- Born: 1 January 1946 Mukono District, Uganda
- Died: 7 October 2008 (aged 62)
- Citizenship: Uganda
- Education: Bachelor of Science in Agriculture (BSc) Makerere University, Kampala, Uganda Master of Science in Agriculture (MSc) University of Saskatchewan, Canada Doctor of Philosophy in Cytogenetics (PhD) University of Saskatchewan, Canada
- Occupations: Research scientist, politician
- Years active: 1970 – present
- Known for: Politics, Agricultural Research

= Israel Kibirige Ssebunya =

Ugandan politician

Israel Kibirige Ssebunya (1 May 1946 – 8 October 2008) was a Ugandan cytogeneticist, agricultural researcher, academic and politician. He served as the State Minister for Agriculture, Animal Industry & Fisheries, from 1999 to 2008. Prior to that, he served as director of research at Kawanda Agricultural Research Institute (KARI). He was also the elected Member of Parliament (MP), representing Kyadondo County North in Wakiso District. He served in that capacity continuously from 1996 until his death in 2008.

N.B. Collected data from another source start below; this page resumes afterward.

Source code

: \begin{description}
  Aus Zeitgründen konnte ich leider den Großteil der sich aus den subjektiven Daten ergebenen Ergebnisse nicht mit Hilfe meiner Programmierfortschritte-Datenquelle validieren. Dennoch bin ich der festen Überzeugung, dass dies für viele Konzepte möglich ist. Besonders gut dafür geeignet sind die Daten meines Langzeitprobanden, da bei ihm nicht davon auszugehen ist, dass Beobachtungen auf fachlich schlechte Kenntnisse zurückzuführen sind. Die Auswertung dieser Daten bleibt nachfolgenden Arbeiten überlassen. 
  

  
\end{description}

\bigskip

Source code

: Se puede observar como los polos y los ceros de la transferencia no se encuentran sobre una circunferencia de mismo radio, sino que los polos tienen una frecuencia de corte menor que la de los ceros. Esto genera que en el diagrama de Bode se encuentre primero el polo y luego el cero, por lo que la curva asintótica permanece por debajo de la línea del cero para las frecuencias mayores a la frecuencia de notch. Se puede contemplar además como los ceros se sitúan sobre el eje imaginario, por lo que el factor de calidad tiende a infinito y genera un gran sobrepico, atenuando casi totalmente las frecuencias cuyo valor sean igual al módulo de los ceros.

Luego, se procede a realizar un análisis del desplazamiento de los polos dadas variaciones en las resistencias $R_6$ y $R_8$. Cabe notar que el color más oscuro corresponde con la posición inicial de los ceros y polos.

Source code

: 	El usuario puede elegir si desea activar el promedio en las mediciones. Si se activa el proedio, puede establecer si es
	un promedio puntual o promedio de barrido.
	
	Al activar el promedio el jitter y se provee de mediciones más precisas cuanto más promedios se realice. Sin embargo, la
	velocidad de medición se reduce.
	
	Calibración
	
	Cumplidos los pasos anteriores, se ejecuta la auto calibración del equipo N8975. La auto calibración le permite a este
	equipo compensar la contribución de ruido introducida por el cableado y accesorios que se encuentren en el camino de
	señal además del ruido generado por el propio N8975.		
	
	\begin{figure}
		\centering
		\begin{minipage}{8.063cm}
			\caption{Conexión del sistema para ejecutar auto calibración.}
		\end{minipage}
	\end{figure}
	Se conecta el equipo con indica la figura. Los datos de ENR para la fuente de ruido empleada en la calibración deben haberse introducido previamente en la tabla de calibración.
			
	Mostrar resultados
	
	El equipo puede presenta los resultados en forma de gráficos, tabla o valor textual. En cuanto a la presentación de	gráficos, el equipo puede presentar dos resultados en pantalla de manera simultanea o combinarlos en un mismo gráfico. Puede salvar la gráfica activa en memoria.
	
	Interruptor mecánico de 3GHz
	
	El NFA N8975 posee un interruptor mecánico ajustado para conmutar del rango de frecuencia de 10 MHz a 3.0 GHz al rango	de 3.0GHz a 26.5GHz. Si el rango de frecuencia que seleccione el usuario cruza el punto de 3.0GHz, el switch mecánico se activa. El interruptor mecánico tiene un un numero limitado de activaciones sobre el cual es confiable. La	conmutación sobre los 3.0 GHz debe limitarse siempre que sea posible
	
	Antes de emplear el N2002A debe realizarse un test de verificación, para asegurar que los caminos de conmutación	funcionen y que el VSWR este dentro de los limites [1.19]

==Early life and education==
Israel Kibirige Ssebunya was born in Mukono District, on 1 May 1946, the fifth child of Besweri Kibirige. His paternal grandfather was Ssewaali Kisajjaki of the Ngeye Clan, of Katente, Kyaggwe County, in modern-day Mukono District.

He attended primary school in Matugga, Wakiso District. He went on to attend Ndejje Secondary School for his "O" Level Junior (S1 -S4). He then transferred to Makerere College School for his "A" Level education (S5 -S6). From 1967 until 1971, Kibirige attended Makerere University, graduating with the degree of Bachelor of Science in Agriculture (BSc). He majored in plant breeding.

He obtained his Master of Science in Agriculture (MSc) degree from the University of Saskatchewan in Canada. He specialised in cytogenetics and plant breeding. He continued with further studies in those two specialised areas of agriculture by obtaining the degree of Doctor of Philosophy (PhD) degree from the same university.

Kibirige Ssebunya later acquired other postgraduate qualifications including:
- Certificate in Farming Systems – From the University of Florida, Gainesville, Florida, US.
- Certificate in Agricultural Research Extension Technologies – From Ohio State University, Columbus, Ohio, US.
- Certificate in Senior Management Programmes in Administration – Regent College, Regent, United Kingdom
- Certificate in Agriculture Extension Management – From an institution in India

==Scientific work==
From 1970 until 1974, and again from 1980 until 1984, Kibirige Ssebunya worked as a Botanist, specialising in plant breeding at the Coffee Research Unit at Kawanda Agricultural Research Station, in North Kyaddondo County, in modern-day Wakiso District. Between 1980 and 1986, he served as an Adjunct Lecturer in plant genetics and plant breeding, in the Department of Crop Science, Faculty of Agriculture, Makerere University, Kampala, Uganda.

While pursuing his graduate studies in Canada from 1974 until 1980, he carried out intensive cytogenetics studies, including breeding and transfer of alien germplasm among the bread wheats and their wild relatives as well as disease studies among multi-lines of wheat species.

From 1984 until 1989, he served as the Principal Research Scientist, Coffee Research Program, Kawanda Agricultural Research Institute (KARI). From 1989 until 1992, he served as the Acting Director of Research at Namulonge Agricultural Research Institute. During the same time-frame he also served as the acting director of research at KARI.

==Political career==
Having served as State Minister for Agriculture since 1999, Kibirige Ssebunya was nominated by President Yoweri Museveni to Parliament, in May 2006, to be vetted for re-appointment to cabinet. He was re-appointed State Minister for Agriculture on 1 June 2006.

==Death==
Kibirige Ssebunya died cancer of the throat, at Mulago National Referral Hospital, in Kampala, on 8 October 2008. After lying "In State" in the lobby of the Parliament Building, his body was buried at his ancestral home in Katente Village, Mukono District. The mourners included President Yoweri Museveni, Janet Museveni, Uganda Cabinet Ministers and other national leaders.

Kibirige was survived by his wife, Theresa Namatovu Ssebunya, a lecturer in biological sciences at the University of Botswana in Gaborone, Botswana, and five children (three girls and two boys). One of his sons, Robert Sebunya Kasule, was elected to replace his father as MP for Kyadondo County North. He was re-elected in 2011, he was re-elected in 2016 as the member of parliament for Nansana municipality.